What I would really like to do is to define a loss like:
def loss(self,p):
out = kmodel(p,self.IF,self.device) - self.y
out = torch.sum((out)**2, dim=1)
return out
So that I have a different value for each row (they are all independent from each other), and I can do a different backward pass for each one of them.
It’s hard to prove, but I feel that grouping all the time series in a single loss value, I am slowing down (and affecting) my convergence, because I am treating all parameters as if they were all part of one model, while this is not really the case.
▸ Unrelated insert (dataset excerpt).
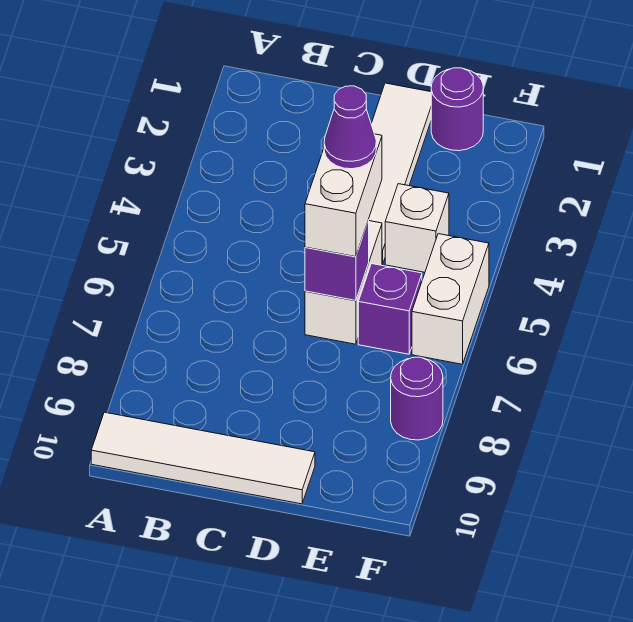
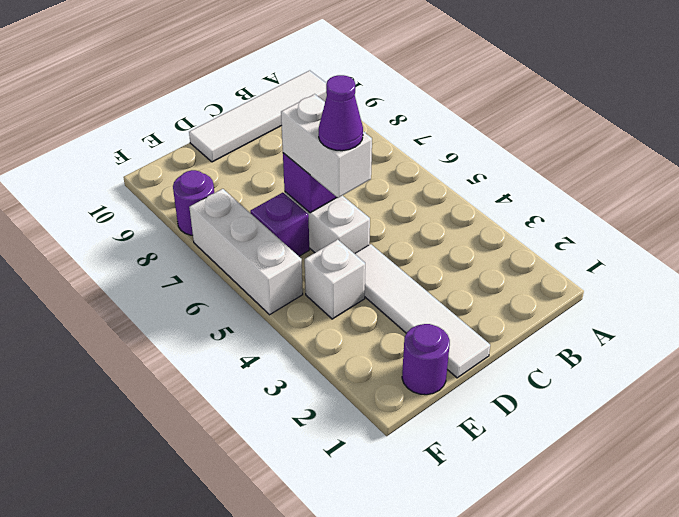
white 1x2 brick [412,234,489,364] -> white 1x3 brick [189,189,303,315]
And most importantly, having loss for each time series should ideally allow me to scale my problem (almost) linearly with the value of Nv
(each backward pass taking care of 2 parameters to optimize), while now every time I had a new row, I increase a lot the complexity of my model …
Question
Do you think I have any chance of succeding in this quest?